Nevada Day assignment
In a Sunday column some months back, I complained about Nevada's dreadful state song, "Home Means Nevada."
As beloved as it may be by those forced to sing it in school, truth is any rational standard finds our state song melodically uninspiring, lyrically stilted ("silvery rills?") and regionally biased. If it were the Reno fight song, you'd not hear a peep from me. But, hey, news flash: It's 2009, not 1933, and Nevada's largest city is Las Vegas, not Virginia City.
Criticizing the state song is, of course, dangerous. A few brave souls agreed with me last time I did it. Most readers told me to jump into a silvery rill.
Before you decide, let's review the first verse and refrain of "Home Means Nevada."
Way out in the land of the setting sun
Where the wind blows wild and free
There's a lovely spot, just the only one
That means home sweet home to me
If you follow the old Kit Carson trail
Until desert meets the hills
Oh you certainly will agree with me
It's the place of a thousand thrills.
Home means Nevada
Home means the hills
Home means the sage and the pine
Out by the Truckee, silvery rills
Out where the sun always shines
Here is the land which I love the best
Fairer than all I can see
Deep in the heart of the golden west
Home means Nevada to me
"Silvery rills"? I rest the stilted-language case.
Now let's talk regional bias. While I'm sure there are, indeed, many joys up north, let me go out on a limb here and suggest (and this is just a Las Vegas boy's theory, mind you): If there are a thousand thrills along the "old Kit Carson trail," imagine the thrills walking the pedestrian overpasses at the corner of Las Vegas Boulevard and Tropicana.
Anyway, you get my drift.
Now comes a call from Karl Breckenridge, the former columnist for the Reno newspaper and author of the book "You're Doing What to the Mapes?" He wanted some help trying to identify an anonymous rendition of the state song that includes a mysterious Southern Nevada verse.

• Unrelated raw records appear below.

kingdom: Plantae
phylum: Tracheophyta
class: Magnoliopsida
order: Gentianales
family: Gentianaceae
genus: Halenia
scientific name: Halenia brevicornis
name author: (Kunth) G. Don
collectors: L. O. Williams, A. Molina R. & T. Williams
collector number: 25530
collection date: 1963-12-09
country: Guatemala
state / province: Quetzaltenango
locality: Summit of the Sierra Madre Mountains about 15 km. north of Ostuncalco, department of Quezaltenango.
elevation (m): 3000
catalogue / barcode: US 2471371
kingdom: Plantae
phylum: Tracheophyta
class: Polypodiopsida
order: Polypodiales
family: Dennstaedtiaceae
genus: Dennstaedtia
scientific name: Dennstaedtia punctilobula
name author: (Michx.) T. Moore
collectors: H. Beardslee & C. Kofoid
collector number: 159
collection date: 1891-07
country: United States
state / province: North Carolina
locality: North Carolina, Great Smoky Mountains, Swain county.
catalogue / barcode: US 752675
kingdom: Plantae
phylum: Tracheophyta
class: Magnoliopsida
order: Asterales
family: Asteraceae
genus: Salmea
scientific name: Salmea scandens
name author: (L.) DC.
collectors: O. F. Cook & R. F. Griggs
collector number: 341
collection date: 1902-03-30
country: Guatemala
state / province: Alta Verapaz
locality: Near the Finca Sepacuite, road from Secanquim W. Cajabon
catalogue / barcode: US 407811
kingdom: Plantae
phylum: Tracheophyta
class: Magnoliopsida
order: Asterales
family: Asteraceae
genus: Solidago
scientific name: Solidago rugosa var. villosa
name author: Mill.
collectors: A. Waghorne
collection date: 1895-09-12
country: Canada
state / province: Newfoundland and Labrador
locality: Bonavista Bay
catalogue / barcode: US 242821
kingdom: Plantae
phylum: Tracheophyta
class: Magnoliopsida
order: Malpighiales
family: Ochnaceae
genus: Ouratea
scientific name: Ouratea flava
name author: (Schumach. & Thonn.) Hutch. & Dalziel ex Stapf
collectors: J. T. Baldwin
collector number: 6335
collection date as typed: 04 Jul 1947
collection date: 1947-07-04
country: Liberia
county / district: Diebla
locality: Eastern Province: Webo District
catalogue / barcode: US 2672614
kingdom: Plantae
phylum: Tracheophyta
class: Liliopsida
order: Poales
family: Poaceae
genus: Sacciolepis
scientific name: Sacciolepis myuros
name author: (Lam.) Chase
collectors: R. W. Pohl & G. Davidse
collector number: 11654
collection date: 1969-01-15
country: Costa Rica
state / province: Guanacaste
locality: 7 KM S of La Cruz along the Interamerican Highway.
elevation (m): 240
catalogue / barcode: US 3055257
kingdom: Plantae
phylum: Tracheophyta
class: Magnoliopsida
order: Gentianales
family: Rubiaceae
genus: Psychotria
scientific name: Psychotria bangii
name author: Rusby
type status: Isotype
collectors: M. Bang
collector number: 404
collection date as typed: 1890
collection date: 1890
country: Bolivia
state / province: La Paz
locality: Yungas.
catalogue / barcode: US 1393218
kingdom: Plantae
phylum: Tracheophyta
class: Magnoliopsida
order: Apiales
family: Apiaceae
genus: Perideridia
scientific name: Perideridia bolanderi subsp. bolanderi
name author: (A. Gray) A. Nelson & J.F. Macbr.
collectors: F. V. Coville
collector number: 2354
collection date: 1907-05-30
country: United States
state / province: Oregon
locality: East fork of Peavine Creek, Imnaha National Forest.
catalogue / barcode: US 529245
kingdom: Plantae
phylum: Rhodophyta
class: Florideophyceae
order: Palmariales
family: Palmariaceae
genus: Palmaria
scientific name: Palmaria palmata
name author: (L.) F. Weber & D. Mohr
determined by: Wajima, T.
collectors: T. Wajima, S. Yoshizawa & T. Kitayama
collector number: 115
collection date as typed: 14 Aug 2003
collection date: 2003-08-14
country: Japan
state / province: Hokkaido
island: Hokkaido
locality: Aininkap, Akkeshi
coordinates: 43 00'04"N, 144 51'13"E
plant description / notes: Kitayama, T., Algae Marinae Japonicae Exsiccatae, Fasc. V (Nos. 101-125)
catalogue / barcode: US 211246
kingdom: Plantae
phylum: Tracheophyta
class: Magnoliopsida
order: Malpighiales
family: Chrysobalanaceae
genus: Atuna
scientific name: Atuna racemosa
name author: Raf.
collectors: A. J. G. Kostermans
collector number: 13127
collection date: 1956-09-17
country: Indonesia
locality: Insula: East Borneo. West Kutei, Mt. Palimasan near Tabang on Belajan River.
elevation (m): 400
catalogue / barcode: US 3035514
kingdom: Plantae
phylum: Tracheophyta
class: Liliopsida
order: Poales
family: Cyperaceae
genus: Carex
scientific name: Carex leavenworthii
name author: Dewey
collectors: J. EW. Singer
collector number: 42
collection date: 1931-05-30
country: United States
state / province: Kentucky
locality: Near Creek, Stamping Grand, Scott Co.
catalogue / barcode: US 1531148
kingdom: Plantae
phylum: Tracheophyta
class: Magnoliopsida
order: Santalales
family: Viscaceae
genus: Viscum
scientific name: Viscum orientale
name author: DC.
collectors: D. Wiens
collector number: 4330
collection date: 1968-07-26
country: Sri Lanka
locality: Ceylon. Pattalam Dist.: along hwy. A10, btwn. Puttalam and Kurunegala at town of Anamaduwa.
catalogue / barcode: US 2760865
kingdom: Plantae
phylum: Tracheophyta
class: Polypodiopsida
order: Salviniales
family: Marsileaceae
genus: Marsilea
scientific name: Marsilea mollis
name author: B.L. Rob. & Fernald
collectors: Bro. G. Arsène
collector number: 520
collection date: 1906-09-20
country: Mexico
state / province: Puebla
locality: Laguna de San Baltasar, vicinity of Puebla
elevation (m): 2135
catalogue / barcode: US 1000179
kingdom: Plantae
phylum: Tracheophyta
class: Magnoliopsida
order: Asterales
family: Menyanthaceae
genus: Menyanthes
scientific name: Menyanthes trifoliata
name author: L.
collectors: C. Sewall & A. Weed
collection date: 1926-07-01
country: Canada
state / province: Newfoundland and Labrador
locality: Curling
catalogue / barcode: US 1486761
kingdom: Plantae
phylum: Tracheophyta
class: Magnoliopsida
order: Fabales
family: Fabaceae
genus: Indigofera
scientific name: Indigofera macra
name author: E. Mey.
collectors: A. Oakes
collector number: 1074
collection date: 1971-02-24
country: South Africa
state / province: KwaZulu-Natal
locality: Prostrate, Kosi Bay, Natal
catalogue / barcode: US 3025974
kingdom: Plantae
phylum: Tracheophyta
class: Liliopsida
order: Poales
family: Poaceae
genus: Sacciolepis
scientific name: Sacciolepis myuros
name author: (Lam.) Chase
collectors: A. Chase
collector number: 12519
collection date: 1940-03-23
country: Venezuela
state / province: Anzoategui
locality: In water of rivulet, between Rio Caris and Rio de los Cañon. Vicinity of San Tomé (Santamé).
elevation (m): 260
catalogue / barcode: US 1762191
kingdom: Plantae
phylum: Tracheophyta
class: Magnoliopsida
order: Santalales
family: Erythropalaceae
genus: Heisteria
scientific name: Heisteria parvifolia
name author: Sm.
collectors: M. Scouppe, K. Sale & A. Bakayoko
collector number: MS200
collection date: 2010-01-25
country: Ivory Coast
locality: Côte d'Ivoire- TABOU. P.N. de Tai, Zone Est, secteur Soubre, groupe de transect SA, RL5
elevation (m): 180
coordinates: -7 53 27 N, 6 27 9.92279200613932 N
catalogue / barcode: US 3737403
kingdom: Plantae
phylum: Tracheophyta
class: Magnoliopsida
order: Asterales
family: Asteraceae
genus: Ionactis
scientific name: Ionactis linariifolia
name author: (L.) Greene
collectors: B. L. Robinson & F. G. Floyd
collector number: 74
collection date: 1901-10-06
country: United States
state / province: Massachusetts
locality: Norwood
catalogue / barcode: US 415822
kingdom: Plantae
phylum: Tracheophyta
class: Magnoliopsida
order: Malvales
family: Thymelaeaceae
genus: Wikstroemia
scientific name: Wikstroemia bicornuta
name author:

He tells me he got it from a Reno guy who owned a music store who has since passed away.
"Nobody seems to know anything about it -- who sang it, or where the extra verse came from," Karl said, adding that he's talked to everyone he could think of, including the state officials "who couldn't find a dead fish in a telephone booth."
The mystery verse is clearly a later Southern Nevada adaptation, talking about big horn sheep and "mining sites to the neon lights," which didn't exist nearly 80 years ago, when the girl who was Bertha Raffetto wrote what would become the state song. (The mining sites existed, but not the neon, of course.)
So, this is where you come in.
I've put this mystery rendition of "Home Means Nevada" on the Review-Journal Web site. You can find it here: lvrj.com/mystery_verse.
Your homework, dear reader, is not to tell me how misguided and insensitive I am about "Home Means Nevada"; it is to tell me anything about this Vegas-centric extra verse. Extra credit goes to anyone who can identify the singers -- who are pretty good, by the way.
You have until Nevada Day (which masquerades as Halloween in lesser states) to solve the puzzle. Get to work, ladies and gentlemen.